Trump is like Napoleon was, not only in his delusions of grandeur but also in terms of his popular appeal. Consider this “Great Courses” profile of Napoleon, written of him in 2017:
Napoleon would become a great champion of the self-made man. He would become the idol of a great many people, commoners who saw in Napoleon the possibilities of what a man of talent, what a man blessed with ability, with ambition, could do if he were unfettered by the structures of the old regime.
Substitute Trump for Napoleon in that paragraph and ask yourself, was that not exactly how Trump marketed himself to America, boisterously and incessantly, on his way to becoming President and while he was President?

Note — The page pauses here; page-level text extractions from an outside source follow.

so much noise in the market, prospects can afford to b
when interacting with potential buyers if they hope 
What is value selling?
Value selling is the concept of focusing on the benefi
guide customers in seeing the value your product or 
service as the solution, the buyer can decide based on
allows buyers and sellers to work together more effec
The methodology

But such comparisons miss the mark in an important way. Napoleon Bonaparte gained his fame and power by military conquest; Donald Trump did so through demagoguery, drawing strength from the basest instincts of his base. Whereas Napoleon needed wars, Trump demanded audiences.

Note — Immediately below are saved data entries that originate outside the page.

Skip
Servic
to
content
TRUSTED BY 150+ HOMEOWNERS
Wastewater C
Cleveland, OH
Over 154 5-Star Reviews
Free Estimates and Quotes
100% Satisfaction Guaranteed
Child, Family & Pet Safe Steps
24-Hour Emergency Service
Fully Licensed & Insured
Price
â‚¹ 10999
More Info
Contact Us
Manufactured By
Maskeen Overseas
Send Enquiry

Trump found that the best way to draw the largest crowds was to expect nothing of them but instead entertain and pander to them. These were the messages Trump sent to them:
“I’m a narcissist, a racist and a bully, and goddammit, people like me.”
These messages resonated with millions of Americans who, at heart, do not want to bear any moral or societal obligation. Donald Trump became a kind of Bizarro Stuart Smalley for such “individualists”. He didn’t want them to be better people. He didn’t expect them to serve any cause except themselves. In fact, Trump rarely asked anything of his followers except to show loyalty to Trump. His message of affirmation for them was: follow me and you’ll feel good about feeling angry.
The MAGA mob knew it was OK to storm the Capitol if they did it in Trump’s name. They felt no obligation to the institution, the building, the authorities protecting it, or the lawmakers inside. Their savagery had no good or great purpose, but Trump would step forward to validate the angry marauders, using words that the “real” Stuart Smalley might say: “We love you, you’re very special.”
Trump was and is popular — he received 74 million votes! — because he asks nothing from people who want nothing to be demanded of them, most of all the need for them to be any better people than they are. That is the real source of Trump’s power. Trump may one day fade away — the permanence of his exile is still in doubt — but his “affirmations” to his self-regarding followers, his letting Americans off the hook from giving a damn about their fellow man, will, like Napoleon’s legacy, long and notoriously outlive him.
It may take a generation to restore what society has lost. I doubt that I will see those tens of millions of Trump’s followers re-enlist in the cause of mankind in my lifetime.